The move was supposedly initiated by Rupert Murdoch’s then-wife, Wendi, and gave News Corp. a rare stake (and board member) in a Chinese distributor. It also seemed to cement a co-production deal with the studios’ local-language production arm, Fox Intl. Prods. The recent Chinese remake of Fox’s “Bride Wars” was the film from the pact.
By July 2014, however, and with the winds within News Corp. by then blowing in a different direction, the stake was sold to Yu and on to fast-moving Chinese conglomerate Fosun Intl., giving Fosun 19.9% of Bona.
The purchase put the company in the same Fosun-backed orbit as Jeff Robinov’s new Studio 8 outfit, as well as vacation firm Club Mediterranee and Korean talent agency SM Entertainment. With Studio 8, Bona quickly hatched a finance and distribution deal on Ang Lee’s “Billy Lynn’s Long Halftime Walk.”
Then, in July, Yu dropped a bombshell.
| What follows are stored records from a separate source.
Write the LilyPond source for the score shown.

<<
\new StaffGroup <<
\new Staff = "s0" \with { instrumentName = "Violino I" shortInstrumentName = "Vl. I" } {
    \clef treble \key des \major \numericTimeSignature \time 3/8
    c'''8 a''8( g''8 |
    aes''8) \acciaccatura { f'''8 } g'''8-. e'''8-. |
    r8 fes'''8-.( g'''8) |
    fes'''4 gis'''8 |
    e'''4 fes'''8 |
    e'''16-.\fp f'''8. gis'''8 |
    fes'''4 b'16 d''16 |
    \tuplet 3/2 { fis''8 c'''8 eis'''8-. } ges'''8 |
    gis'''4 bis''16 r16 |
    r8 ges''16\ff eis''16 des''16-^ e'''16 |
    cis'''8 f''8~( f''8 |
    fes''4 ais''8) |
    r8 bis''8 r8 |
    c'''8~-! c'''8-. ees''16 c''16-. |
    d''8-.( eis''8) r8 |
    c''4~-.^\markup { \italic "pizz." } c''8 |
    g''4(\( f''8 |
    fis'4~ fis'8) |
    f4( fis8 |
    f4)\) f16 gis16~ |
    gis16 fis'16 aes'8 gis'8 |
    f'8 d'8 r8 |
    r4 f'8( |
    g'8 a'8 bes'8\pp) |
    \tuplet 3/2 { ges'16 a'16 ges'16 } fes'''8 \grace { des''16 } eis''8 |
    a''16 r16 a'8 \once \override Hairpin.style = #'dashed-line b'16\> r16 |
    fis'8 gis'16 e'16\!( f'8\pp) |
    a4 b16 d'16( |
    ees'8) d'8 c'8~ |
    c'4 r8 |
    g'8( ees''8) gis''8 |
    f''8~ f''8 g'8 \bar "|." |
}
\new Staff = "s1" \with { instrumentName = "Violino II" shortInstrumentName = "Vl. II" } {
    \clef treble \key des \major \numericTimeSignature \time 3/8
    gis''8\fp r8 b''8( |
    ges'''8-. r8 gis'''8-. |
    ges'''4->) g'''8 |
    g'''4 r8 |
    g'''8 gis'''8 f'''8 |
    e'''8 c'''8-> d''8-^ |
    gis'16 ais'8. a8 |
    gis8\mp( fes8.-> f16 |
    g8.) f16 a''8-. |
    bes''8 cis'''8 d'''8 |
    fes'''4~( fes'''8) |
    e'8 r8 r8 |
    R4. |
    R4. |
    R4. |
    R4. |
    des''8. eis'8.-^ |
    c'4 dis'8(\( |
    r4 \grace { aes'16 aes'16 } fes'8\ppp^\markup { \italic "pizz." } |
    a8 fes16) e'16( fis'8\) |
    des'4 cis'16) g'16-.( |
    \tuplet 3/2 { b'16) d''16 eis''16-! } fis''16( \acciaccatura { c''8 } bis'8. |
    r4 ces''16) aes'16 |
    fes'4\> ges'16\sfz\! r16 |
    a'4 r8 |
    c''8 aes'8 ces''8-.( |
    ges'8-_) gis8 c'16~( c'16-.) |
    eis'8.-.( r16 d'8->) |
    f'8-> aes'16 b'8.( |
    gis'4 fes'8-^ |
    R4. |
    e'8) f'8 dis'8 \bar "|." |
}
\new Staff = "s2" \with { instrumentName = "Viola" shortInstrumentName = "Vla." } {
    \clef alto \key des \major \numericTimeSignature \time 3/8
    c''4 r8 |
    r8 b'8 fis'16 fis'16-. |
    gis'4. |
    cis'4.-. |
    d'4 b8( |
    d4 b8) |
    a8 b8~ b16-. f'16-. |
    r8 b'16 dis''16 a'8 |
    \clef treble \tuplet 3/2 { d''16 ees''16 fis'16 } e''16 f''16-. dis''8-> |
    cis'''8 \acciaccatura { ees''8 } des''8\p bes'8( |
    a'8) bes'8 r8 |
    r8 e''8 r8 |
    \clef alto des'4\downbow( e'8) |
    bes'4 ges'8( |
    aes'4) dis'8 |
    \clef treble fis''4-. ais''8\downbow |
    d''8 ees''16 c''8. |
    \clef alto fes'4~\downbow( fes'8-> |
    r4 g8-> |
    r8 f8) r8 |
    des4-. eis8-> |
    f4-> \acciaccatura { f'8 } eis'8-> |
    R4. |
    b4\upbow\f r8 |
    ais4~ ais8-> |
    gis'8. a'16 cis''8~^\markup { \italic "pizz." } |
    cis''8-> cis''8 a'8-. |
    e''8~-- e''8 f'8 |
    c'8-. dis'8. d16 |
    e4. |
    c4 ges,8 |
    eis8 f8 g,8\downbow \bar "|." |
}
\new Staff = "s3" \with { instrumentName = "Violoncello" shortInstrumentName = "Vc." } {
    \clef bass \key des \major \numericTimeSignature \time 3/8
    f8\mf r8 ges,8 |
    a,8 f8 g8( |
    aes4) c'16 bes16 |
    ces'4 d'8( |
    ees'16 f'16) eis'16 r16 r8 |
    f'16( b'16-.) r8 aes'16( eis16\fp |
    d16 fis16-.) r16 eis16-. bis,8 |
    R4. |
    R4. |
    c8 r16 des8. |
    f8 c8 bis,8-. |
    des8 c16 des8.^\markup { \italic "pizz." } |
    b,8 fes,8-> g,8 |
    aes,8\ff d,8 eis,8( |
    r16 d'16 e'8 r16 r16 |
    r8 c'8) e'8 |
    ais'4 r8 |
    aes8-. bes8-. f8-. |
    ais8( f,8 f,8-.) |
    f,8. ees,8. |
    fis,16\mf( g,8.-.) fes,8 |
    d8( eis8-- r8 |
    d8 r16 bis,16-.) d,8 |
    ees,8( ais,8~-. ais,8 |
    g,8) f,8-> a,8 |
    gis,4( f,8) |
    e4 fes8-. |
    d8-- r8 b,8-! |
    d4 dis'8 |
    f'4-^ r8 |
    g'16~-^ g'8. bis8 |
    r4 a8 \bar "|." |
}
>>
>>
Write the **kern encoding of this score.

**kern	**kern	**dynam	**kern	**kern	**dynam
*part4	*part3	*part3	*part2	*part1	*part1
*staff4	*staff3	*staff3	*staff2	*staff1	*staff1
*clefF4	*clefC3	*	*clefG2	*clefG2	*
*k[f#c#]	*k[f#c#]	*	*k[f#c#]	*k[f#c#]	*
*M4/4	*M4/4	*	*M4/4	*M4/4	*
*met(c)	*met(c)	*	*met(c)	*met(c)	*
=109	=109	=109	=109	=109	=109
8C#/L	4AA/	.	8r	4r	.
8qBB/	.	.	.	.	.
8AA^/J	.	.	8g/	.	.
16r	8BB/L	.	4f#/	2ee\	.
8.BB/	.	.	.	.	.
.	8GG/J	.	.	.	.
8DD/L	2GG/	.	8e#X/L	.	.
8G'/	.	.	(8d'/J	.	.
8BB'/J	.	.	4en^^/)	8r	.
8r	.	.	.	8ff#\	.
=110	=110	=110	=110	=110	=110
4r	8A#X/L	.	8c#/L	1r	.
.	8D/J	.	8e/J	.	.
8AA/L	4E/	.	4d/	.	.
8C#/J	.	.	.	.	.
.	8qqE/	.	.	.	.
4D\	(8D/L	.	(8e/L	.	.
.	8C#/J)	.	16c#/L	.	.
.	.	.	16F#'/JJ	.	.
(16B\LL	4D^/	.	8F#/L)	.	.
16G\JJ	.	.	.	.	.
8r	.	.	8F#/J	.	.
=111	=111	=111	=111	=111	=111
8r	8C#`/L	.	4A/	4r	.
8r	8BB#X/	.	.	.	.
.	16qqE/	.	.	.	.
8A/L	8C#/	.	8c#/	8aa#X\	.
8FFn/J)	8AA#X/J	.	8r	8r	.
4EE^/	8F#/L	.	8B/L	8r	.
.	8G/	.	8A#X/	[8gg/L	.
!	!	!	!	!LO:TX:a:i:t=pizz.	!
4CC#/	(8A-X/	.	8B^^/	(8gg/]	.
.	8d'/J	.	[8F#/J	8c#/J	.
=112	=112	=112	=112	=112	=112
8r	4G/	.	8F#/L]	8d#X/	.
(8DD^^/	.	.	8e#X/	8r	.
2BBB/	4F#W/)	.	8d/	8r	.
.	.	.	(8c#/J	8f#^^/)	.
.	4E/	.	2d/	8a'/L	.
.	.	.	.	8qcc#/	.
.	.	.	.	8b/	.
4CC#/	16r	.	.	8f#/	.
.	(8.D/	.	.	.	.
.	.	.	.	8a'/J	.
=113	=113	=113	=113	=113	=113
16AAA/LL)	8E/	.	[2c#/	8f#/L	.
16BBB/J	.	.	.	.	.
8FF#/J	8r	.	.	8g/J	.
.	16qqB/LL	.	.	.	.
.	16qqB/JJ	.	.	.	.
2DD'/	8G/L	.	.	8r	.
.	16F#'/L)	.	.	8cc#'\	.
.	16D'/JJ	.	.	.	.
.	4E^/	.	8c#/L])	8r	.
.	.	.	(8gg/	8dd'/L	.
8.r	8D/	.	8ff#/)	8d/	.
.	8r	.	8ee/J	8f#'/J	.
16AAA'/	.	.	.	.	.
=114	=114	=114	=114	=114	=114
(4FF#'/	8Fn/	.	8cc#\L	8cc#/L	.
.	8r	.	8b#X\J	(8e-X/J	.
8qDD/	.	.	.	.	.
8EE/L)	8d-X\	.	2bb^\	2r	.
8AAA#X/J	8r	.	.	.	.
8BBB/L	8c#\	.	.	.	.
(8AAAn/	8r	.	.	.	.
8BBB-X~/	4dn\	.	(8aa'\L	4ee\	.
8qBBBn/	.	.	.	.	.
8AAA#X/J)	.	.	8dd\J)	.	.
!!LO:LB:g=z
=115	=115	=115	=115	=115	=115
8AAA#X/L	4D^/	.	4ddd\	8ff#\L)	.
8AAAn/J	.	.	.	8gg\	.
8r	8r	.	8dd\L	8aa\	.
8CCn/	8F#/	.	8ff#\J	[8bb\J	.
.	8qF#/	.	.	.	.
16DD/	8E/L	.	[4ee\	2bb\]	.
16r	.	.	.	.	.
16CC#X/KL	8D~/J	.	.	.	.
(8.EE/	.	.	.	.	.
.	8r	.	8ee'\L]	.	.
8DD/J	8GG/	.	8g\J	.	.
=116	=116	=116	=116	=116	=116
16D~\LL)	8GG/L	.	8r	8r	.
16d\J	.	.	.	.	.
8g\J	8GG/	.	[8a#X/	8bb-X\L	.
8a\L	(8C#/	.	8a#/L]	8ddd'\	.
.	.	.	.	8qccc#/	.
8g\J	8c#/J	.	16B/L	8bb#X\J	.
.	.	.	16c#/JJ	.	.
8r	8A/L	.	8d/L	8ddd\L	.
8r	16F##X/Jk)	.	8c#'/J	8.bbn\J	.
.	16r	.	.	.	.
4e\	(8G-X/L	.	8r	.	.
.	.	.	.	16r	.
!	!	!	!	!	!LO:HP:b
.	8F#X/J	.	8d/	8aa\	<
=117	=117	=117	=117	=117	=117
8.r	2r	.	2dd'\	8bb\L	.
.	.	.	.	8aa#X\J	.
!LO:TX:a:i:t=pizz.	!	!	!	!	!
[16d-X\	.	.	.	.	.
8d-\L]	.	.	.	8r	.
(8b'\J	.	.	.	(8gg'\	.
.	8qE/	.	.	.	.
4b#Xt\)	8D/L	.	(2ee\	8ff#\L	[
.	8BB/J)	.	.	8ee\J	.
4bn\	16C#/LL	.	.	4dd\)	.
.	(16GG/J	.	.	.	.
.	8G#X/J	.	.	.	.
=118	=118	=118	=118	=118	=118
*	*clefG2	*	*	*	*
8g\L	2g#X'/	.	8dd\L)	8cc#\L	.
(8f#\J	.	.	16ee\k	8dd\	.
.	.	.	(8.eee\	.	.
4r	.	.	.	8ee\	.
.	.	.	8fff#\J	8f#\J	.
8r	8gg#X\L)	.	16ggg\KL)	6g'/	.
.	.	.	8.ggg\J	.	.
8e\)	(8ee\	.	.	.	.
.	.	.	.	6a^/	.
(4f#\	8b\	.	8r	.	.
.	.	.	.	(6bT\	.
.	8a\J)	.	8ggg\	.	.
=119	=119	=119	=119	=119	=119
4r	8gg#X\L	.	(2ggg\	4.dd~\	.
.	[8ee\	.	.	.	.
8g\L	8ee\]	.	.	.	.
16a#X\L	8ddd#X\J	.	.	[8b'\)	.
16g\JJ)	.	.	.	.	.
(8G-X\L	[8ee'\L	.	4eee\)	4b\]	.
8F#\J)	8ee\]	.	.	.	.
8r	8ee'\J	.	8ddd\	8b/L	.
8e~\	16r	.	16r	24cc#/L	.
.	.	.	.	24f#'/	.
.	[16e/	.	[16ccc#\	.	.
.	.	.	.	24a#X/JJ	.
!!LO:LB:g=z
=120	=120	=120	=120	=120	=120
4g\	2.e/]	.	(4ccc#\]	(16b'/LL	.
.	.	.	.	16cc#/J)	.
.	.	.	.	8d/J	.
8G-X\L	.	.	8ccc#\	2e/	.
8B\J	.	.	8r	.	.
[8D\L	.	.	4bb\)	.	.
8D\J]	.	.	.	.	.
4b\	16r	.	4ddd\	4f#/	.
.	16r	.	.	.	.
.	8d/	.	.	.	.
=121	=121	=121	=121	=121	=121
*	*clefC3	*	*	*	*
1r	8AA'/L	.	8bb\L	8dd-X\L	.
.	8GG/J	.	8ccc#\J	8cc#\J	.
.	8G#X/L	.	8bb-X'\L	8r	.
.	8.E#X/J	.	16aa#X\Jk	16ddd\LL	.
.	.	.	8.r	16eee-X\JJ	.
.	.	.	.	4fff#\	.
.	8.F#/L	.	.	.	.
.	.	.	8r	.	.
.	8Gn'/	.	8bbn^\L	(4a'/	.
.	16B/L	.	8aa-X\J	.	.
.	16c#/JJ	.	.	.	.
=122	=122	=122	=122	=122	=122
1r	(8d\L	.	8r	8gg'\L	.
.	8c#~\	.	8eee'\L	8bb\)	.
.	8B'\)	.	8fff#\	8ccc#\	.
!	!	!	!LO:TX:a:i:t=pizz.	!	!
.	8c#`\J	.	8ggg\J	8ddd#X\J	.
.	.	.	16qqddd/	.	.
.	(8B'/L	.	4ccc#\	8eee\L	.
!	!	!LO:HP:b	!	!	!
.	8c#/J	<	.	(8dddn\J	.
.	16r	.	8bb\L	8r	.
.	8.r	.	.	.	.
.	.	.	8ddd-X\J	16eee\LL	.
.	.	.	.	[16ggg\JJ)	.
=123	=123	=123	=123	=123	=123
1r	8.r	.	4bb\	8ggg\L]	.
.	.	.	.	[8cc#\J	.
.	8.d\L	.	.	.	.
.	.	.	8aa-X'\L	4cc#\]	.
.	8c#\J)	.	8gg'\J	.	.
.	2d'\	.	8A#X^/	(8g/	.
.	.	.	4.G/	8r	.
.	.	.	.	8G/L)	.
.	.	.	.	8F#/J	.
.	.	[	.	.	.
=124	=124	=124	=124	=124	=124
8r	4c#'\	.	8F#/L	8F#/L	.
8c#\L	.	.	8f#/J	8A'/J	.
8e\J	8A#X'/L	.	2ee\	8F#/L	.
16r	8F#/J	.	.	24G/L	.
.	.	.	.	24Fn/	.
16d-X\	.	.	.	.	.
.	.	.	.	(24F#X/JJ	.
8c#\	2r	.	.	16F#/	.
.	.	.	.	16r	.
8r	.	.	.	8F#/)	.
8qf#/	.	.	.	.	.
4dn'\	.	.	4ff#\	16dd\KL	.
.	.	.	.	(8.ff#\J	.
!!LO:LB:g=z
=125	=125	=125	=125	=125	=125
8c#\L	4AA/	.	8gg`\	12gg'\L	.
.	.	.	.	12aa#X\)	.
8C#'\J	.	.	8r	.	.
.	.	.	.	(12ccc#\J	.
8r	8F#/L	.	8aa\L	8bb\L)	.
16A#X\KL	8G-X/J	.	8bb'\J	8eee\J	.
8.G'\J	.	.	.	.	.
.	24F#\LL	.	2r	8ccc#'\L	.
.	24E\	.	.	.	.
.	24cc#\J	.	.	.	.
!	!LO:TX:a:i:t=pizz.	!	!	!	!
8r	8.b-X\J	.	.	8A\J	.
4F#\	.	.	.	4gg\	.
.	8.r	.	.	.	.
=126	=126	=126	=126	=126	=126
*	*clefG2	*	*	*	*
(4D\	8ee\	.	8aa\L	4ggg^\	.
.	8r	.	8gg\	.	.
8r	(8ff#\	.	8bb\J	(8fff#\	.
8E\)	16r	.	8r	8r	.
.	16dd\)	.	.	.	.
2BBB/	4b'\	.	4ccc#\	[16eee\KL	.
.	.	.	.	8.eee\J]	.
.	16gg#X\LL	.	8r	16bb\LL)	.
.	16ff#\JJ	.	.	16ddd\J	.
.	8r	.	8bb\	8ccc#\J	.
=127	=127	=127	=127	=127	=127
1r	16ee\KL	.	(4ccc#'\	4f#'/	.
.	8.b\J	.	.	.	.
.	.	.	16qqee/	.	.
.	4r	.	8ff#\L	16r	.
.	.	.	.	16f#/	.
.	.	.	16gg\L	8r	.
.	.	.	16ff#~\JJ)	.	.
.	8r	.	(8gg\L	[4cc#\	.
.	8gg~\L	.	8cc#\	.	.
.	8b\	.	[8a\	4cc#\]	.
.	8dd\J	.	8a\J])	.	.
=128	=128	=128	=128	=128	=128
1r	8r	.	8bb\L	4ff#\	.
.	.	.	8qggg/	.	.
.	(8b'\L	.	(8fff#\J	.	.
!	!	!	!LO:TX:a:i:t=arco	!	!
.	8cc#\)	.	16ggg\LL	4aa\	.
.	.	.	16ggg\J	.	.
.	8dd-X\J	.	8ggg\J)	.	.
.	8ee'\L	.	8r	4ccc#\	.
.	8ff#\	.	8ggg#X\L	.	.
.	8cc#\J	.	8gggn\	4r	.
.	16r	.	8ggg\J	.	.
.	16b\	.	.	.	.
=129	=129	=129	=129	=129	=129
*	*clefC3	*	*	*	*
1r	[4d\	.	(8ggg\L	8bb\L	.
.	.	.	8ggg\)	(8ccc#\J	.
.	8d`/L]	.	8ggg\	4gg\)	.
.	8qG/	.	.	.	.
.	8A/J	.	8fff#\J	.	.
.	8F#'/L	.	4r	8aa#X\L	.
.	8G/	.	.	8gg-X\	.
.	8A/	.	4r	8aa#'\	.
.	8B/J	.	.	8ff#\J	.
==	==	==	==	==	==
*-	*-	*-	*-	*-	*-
Catching other investors on the hop, he announced a possible move to delist the company from NASDAQ. Numerous other Chinese firms have made similar “going private” moves and then relisted on Chinese share markets, where last year company valuations skyrocketed.
Yu’s plan may have come unstuck as Chinese stock markets plunged in July and August, causing sudden investment freezes and a government-decreed halt to IPOs.
But, given the still stratospheric valuations for Chinese media companies, and Yu’s own predictions about the continued growth of the Middle Kingdom theatrical box office, his play may yet prove to be another winning hand.